Sunday, February 4, 2024

Something clicked

I forgot the word she used. Change. Transformation. Shift. Something along those lines, but she said she thought it was something major. 

For many years, people in your life have told you that you need to let go. An odd thing to be told over and over again in several states among various people in different phases of life across a lifetime. Yes, you agreed. And each time you thought you did so. You said the words to yourself in a friendly way. You screamed them at yourself in a ferocious way. You cried them to yourself in a desperate way. You wrote the words down. You offered it up in ceremony. You prayed, fasted, went without water, danced, bled, burned and suffered. Many times you thought you must have succeeded in doing so. You were close to death. You did the work. But nothing felt different. There was no release, no decrease in weight, no sustained change in the way you felt or moved in the world. 

Since then, you think you're coming to understand that maybe it's not something accomplished in one go (except maybe through death). Perhaps it's something you do gradually as you become aware of what it is you're holding on to. 

This morning has been filled with memories bubbling up from somewhere. Not only from childhood, but throughout my life. Episodes I'd forgotten or haven't thought about in years. 

Sunlight was streaming in through the kitchen window. I looked at the solar powered flower on the sill where she'd placed it. It hasn't moved in its cheerful way in a very long time. I picked it up and examined it. The plastic arms supporting the butterflies had become unattached to the mechanism within that makes the flower and the two arms move in synch. It was just a matter of lining up small pegs with small black holes in a black background and snapping them back into place. Not so easily done with tremulous fingers and failing eyesight. I turned it over to see if I might be able to pry it open and shed some light on the subject. When I did so, the center flower fell out. I hadn't used any force so I thought it would just be a matter of replacing it. Not so. It had broken clean off. 
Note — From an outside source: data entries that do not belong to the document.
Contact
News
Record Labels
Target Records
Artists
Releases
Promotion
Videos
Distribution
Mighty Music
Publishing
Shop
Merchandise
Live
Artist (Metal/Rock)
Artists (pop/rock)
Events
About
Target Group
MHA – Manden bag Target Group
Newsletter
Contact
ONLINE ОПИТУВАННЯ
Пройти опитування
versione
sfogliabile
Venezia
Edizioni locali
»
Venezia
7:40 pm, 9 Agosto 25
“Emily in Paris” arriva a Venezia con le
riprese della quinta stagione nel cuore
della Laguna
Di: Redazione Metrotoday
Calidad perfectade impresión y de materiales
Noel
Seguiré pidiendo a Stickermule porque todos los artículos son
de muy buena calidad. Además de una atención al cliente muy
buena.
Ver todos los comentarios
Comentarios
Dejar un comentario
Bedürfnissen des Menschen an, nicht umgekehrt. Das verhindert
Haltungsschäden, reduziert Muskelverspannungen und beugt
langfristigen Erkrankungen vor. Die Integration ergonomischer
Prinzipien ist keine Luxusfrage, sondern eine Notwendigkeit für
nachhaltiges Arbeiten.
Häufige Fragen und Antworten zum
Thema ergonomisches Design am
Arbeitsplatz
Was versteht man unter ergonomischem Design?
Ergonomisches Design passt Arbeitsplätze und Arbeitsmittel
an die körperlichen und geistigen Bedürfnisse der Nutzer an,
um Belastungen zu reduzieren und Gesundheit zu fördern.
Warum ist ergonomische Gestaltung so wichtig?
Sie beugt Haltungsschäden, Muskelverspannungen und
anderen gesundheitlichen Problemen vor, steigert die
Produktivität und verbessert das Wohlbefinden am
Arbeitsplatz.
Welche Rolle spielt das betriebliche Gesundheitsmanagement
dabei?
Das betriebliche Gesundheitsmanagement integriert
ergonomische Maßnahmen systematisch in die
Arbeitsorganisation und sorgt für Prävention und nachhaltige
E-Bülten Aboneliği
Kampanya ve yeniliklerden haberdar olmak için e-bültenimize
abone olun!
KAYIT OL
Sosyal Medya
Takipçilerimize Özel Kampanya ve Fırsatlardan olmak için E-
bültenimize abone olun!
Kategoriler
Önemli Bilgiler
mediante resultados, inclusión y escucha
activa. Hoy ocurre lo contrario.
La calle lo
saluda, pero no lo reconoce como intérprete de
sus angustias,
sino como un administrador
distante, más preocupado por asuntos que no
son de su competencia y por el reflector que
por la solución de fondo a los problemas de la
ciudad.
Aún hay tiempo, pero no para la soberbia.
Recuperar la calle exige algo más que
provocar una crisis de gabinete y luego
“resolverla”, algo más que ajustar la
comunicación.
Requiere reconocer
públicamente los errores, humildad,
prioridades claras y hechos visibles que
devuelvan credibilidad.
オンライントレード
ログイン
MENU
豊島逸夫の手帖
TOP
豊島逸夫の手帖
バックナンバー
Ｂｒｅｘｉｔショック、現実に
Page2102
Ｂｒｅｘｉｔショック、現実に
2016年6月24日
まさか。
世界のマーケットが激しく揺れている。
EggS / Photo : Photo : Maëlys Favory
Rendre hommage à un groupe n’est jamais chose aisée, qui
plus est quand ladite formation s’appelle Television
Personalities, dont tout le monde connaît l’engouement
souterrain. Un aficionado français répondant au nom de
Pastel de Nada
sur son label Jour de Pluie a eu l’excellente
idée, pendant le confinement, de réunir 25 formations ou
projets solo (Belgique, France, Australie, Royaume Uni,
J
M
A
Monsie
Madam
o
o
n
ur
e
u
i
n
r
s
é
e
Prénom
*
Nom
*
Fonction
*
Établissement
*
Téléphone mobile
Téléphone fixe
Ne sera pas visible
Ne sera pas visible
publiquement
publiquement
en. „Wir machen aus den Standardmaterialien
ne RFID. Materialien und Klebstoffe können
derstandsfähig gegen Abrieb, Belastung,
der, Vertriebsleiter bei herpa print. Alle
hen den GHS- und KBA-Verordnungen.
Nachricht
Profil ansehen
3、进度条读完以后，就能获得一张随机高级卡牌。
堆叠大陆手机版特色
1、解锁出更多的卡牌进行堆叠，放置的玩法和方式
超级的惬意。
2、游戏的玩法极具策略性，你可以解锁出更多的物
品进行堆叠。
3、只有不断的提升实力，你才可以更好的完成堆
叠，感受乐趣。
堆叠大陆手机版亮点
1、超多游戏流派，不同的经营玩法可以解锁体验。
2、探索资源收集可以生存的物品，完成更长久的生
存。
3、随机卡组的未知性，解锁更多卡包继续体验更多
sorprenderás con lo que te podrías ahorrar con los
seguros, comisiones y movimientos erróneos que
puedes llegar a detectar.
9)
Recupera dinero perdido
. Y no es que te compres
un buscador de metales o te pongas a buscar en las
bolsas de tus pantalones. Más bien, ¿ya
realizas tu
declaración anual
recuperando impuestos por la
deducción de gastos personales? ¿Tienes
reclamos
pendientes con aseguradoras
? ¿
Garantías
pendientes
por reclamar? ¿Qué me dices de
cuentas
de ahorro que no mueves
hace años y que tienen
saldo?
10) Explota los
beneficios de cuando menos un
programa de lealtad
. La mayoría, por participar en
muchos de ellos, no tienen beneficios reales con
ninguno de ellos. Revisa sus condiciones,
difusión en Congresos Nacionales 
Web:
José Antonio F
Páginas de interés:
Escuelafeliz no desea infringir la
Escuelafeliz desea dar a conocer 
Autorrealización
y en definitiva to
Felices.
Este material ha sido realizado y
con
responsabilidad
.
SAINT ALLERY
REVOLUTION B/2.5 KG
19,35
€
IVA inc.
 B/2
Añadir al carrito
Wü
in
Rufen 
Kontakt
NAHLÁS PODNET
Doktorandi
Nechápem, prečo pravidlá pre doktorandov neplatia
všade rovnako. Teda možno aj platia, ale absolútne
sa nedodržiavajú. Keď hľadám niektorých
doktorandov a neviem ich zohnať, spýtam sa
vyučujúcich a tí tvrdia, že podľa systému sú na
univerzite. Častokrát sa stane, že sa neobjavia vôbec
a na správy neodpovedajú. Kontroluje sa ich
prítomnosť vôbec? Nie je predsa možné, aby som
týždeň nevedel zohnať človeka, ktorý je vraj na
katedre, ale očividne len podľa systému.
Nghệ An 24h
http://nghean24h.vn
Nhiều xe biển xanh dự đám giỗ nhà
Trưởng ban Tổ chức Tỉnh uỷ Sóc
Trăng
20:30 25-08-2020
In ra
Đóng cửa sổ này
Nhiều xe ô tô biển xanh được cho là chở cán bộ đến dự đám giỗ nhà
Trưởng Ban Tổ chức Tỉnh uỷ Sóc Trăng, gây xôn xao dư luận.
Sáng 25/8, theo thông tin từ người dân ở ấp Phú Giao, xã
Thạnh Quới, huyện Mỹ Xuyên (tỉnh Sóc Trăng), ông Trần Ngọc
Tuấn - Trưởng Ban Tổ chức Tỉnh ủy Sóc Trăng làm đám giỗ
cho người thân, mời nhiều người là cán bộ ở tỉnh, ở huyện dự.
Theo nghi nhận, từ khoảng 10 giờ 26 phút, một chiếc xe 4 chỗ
Letting go means letting go of all that has passed. Everything. Even what you can't bear to. Especially what you can't bear to.

I moved toward the trash with it in my hand but set it down on the counter instead. I returned later knowing it was time to throw it out. As I tried to do so, I thought maybe I'll just save the flower. When I snapped off the last remaining bit of plastic stem, two of the petals came apart in my hand, as brittle as fallen leaves in November. I had to laugh. 

Alright, I surrender. I give you up.